Apesar de tudo isso, de ser um atrativo turístico consolidado, uma área ambientalmente frágil e que serve de “caixa-d’água” para um dos igarapés de Tepequém, o terreno foi ocupado, documentado e já reconhecido pela empresa energética, que instalou poste, transformador e ligou a energia antes mesmo de ter qualquer benfeitoria local, enquanto moradores e pequenos empreendedores da vila não conseguem regularizar suas propriedades nem instalação de luz e água.

Além disso, houve supressão da vegetação no terreno, o que pode se configurar uma séria agressão ambiental por se tratar de uma lagoa localizada numa área frágil e que precisa da vegetação para continuar existindo. Não menos importante, a  propriedade precisará de sanitário, o que significa que uma fossa será instalada à margem da lagoa, complicando ainda mais a questão ambiental. Fora a necessidade de aterro, já que o terreno fica em um areal e tem depressões que alagam no inverno.

O que chama a atenção é que as autoridades locais estão sabendo sobre o que está ocorrendo, tanto a Câmara de Vereadores quanto a Prefeitura do Amajari, esta que recentemente fez uma ação para arrancar cercas de uma área institucional na cabeceira da pista de pouso, a qual está em processo de homologação por empenho próprio de um morador. Enquanto isso, cercas com arame farpado são erguidas em outras áreas, inviabilizando atrativos como o Poção, mirante Pedra Mão de Deus, Cachoeira do Miudinho, a Cachoeira do Cipó e outras mais distantes das vilas do Paiva e Cabo Sobral.
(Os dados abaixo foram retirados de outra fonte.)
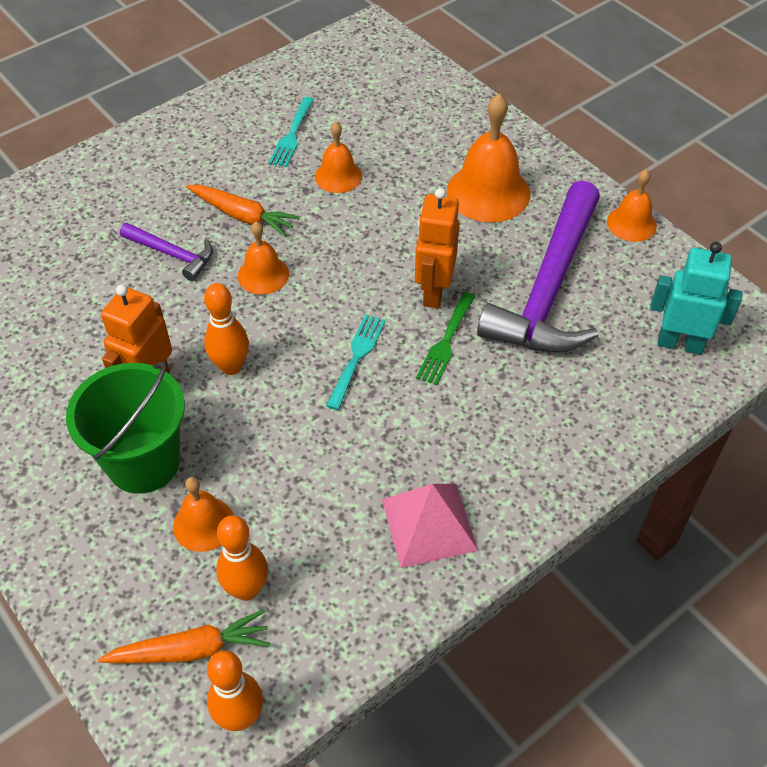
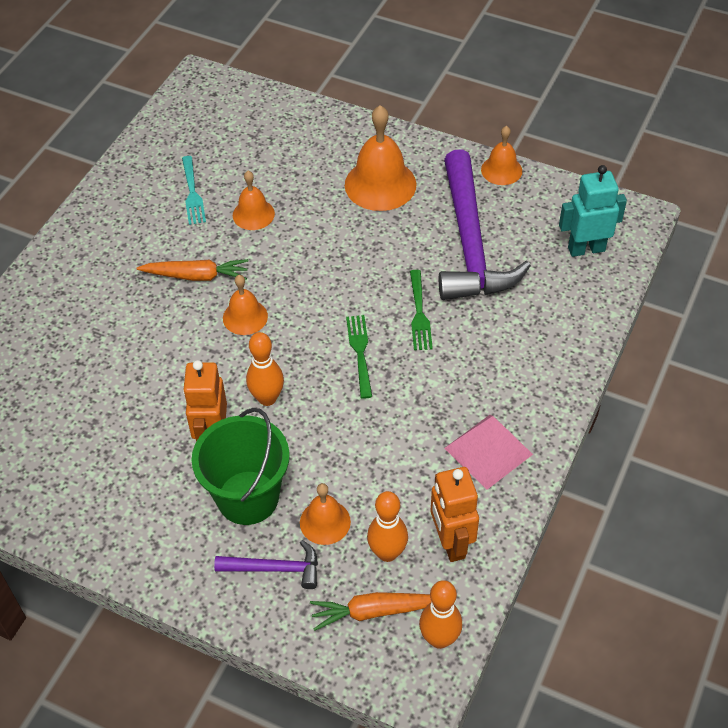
camera: 25 degrees left, 0 degrees up
(172, 254) = (159, 329): purple hammer -> purple hammer (274, 568)
(191, 649) = (374, 611): orange carrot -> orange carrot turned 150 degrees counterclockwise
(357, 357) = (360, 352): turquoise fork -> green fork
(433, 292) = (386, 279): orange robot -> orange robot (451, 543)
Ao que tudo indica, há dois pesos e duas medidas quando se trata de regularização fundiária e instalação de bens essenciais como água e luz. Enquanto moradores e pequenos empreendedores não conseguem regularizar suas propriedades, outras pessoas conseguem até titulação do Iteraima por meio de um suposto esquema que inclui georreferenciamento, cujos moradores locais não conseguem ter acesso, seja por estar fora de seu alcance financeiro ou por exigências de comprovações quase impossíveis a quem nunca teve documento de nada.
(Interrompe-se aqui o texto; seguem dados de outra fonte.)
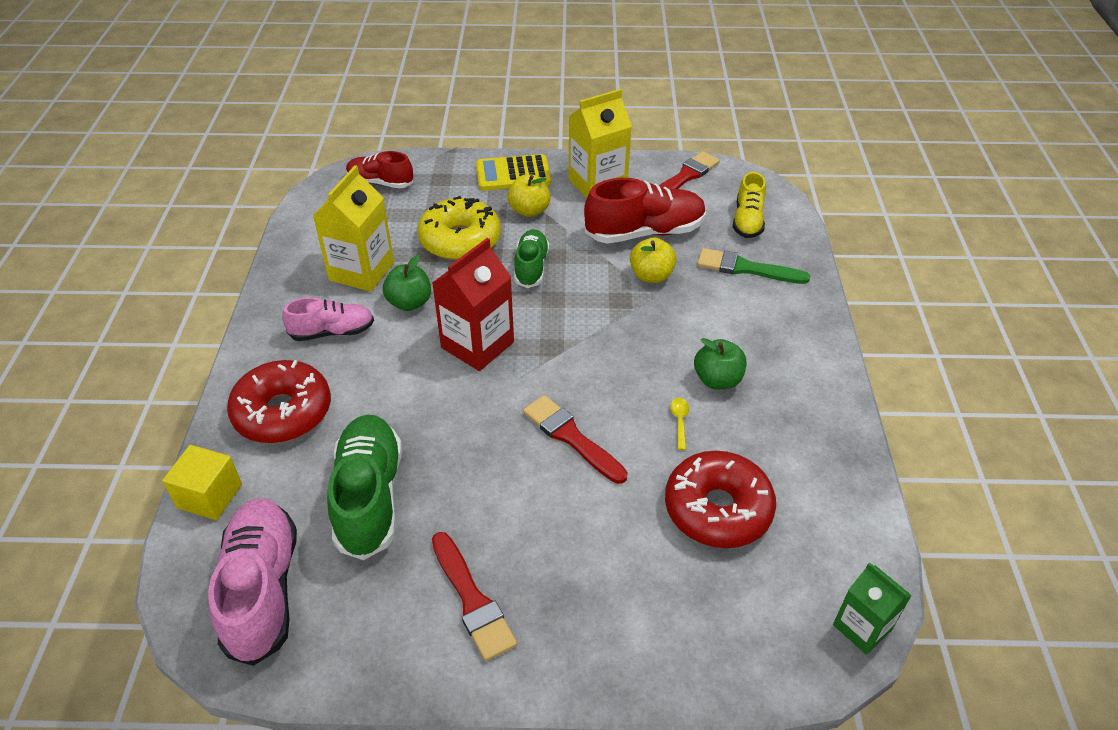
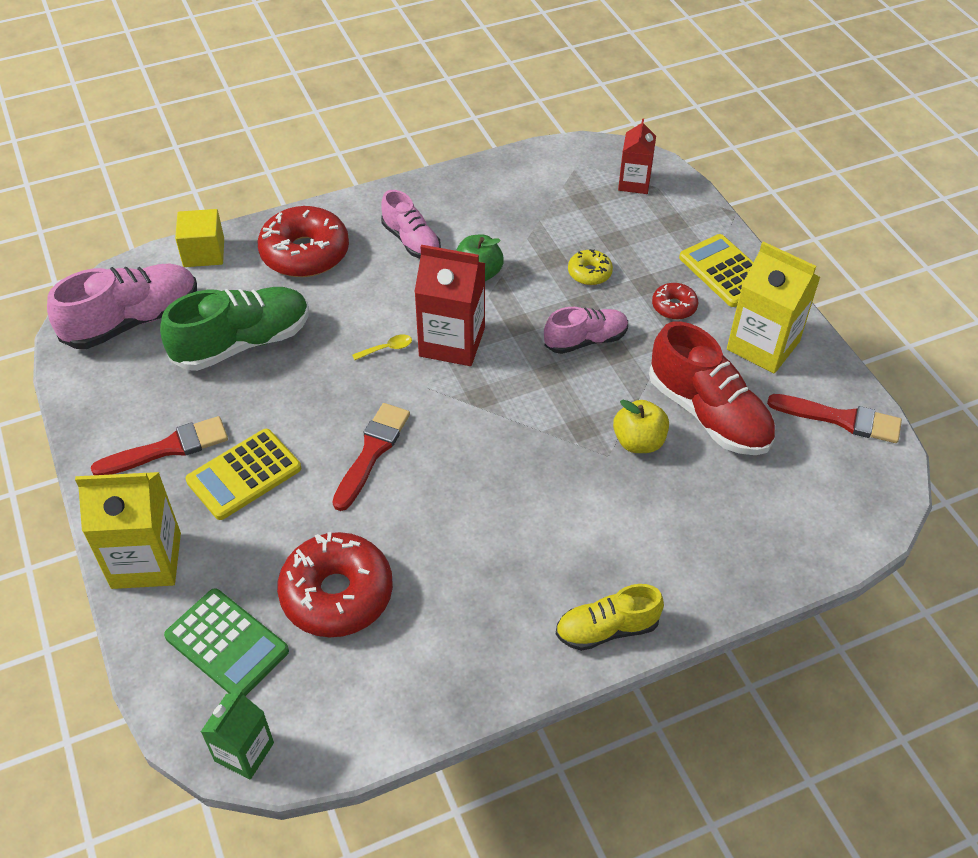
camera: 65 degrees right, 5 degrees up
(361, 271) = (499, 225): yellow carton -> yellow carton (146, 560)
(380, 182) = (634, 183): red shoe -> red carton
(460, 240) = (589, 273): yellow donut -> yellow donut, size x0.49
(472, 600) = (168, 448): red brush -> red brush turned 150 degrees counterclockwise
(529, 210) = (674, 306): yellow apple -> red donut
(531, 267) = (585, 340): green shoe -> pink shoe
(544, 542) = (244, 474): none -> yellow calculator
(679, 421) = (435, 530): yellow spoon -> yellow spoon (387, 348)
(717, 380) = (511, 546): green apple -> none
(740, 610) = (227, 644): none -> green calculator
(746, 268) = (710, 524): green brush -> none
(747, 221) = (801, 503): yellow shoe -> yellow shoe (606, 629)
O correto a ser feito é a Comissão Parlamentar de Inquérito (CPI) das Terras, que está em andamento na Assembleia Legislativa de Roraima, também inclua a Gleba Tepequém nas investigações para que seja feita uma varredura nessa questão de georreferenciamento e revisão das titulações emitidas até aqui, além de uma ação conjunta de governos para impedir que atrativos turísticos sejam “engolidos” por posses duvidosas ou cercas da especulação imobiliária.

Algo precisa ser feito urgentemente sob risco de o turismo em Tepequém seja inviabilizado como fonte gerador de emprego e renda para a comunidade local, além de instrumento de proteção ambiental. Afinal, o Governo do Estado e a Prefeitura do Amajari agiram rápido demais para construir um complexo turístico na Vila do Paiva sem antes resolver os graves e sérios problemas dos moradores e do Tepequém, a exemplo da questão fundiária, a questão ambiental, instalação de água, esgoto, luz e telefone, além de outras infraestruturas necessárias para receber um grande volume de turista que está por vir.

Por que tanta pressa nessas obras? Ou será que querem transformar a Serra do Tepequém em um grande local de veraneio para autoridades, grandes empresários e políticos, os quais estão se apropriando de terras, forçando que os moradores mais pobres vendam tudo e se retirem?